■ **ABOUT THIS EXERCISE**: Could you reproduce the entries exactly, omitting every picture?

-- TASK MATERIAL follows --

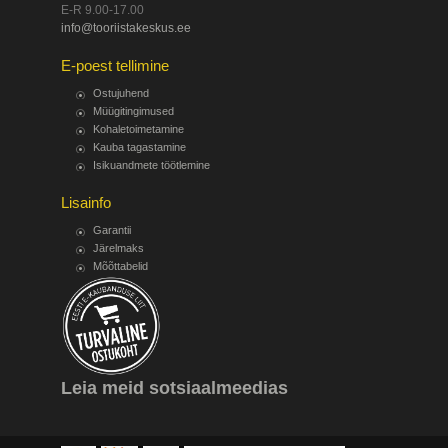
E-R 9.00-17.00
info@tooriistakeskus.ee
E-poest tellimine
Ostujuhend
Müügitingimused
Kohaletoimetamine
Kauba tagastamine
Isikuandmete töötlemine
Lisainfo
Garantii
Järelmaks
Mõõttabelid
Leia meid sotsiaalmeedias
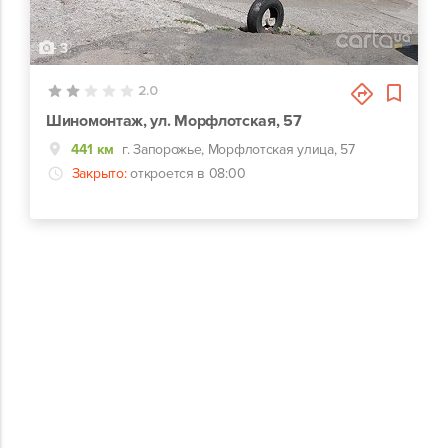
3
2.0
Шиномонтаж, ул. Морфлотская, 57
441 км
г. Запорожье, Морфлотская улица, 57
Закрыто:
откроется в 08:00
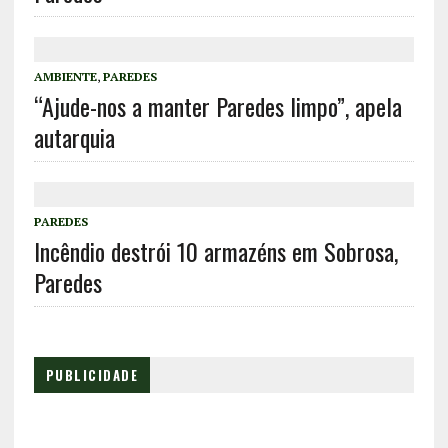
AMBIENTE
,
PAREDES
“Ajude-nos a manter Paredes limpo”, apela
autarquia
PAREDES
Incêndio destrói 10 armazéns em Sobrosa,
Paredes
PUBLICIDADE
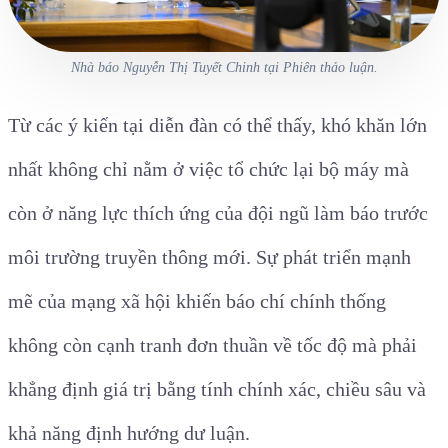
Nhà báo Nguyễn Thị Tuyết Chinh tại Phiên thảo luận.
Từ các ý kiến tại diễn đàn có thể thấy, khó khăn lớn
nhất không chỉ nằm ở việc tổ chức lại bộ máy mà
còn ở năng lực thích ứng của đội ngũ làm báo trước
môi trường truyền thông mới. Sự phát triển mạnh
mẽ của mạng xã hội khiến báo chí chính thống
không còn cạnh tranh đơn thuần về tốc độ mà phải
khẳng định giá trị bằng tính chính xác, chiều sâu và
khả năng định hướng dư luận.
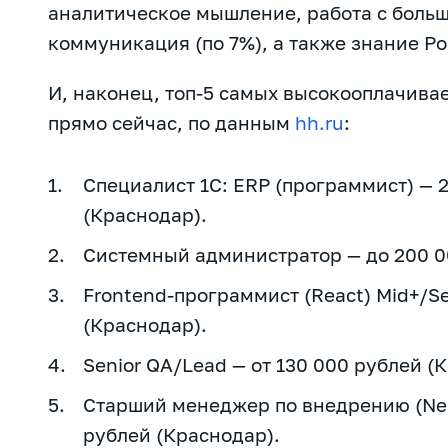
аналитическое мышление, работа с боль
коммуникация (по 7%), а также знание Po
И, наконец, топ-5 самых высокооплачива
прямо сейчас, по данным
hh.ru
:
Специалист 1С: ERP (программист) — 
(Краснодар).
Системный администратор — до 200 0
Frontend-программист (React) Mid+/S
(Краснодар).
Senior QA/Lead — от 130 000 рублей (
Старший менеджер по внедрению (Neur
рублей (Краснодар).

-- TASK MATERIAL concluded --

■ **ANSWER TO THIS EXERCISE**:
E-R 9.00-17.00
info@tooriistakeskus.ee
E-poest tellimine
Ostujuhend
Müügitingimused
Kohaletoimetamine
Kauba tagastamine
Isikuandmete töötlemine
Lisainfo
Garantii
Järelmaks
Mõõttabelid
Leia meid sotsiaalmeedias
3
2.0
Шиномонтаж, ул. Морфлотская, 57
441 км
г. Запорожье, Морфлотская улица, 57
Закрыто:
откроется в 08:00
AMBIENTE
,
PAREDES
“Ajude-nos a manter Paredes limpo”, apela
autarquia
PAREDES
Incêndio destrói 10 armazéns em Sobrosa,
Paredes
PUBLICIDADE
Nhà báo Nguyễn Thị Tuyết Chinh tại Phiên thảo luận.
Từ các ý kiến tại diễn đàn có thể thấy, khó khăn lớn
nhất không chỉ nằm ở việc tổ chức lại bộ máy mà
còn ở năng lực thích ứng của đội ngũ làm báo trước
môi trường truyền thông mới. Sự phát triển mạnh
mẽ của mạng xã hội khiến báo chí chính thống
không còn cạnh tranh đơn thuần về tốc độ mà phải
khẳng định giá trị bằng tính chính xác, chiều sâu và
khả năng định hướng dư luận.
аналитическое мышление, работа с боль
коммуникация (по 7%), а также знание Po
И, наконец, топ-5 самых высокооплачива
прямо сейчас, по данным
hh.ru
:
Специалист 1С: ERP (программист) — 
(Краснодар).
Системный администратор — до 200 0
Frontend-программист (React) Mid+/S
(Краснодар).
Senior QA/Lead — от 130 000 рублей (
Старший менеджер по внедрению (Neur
рублей (Краснодар).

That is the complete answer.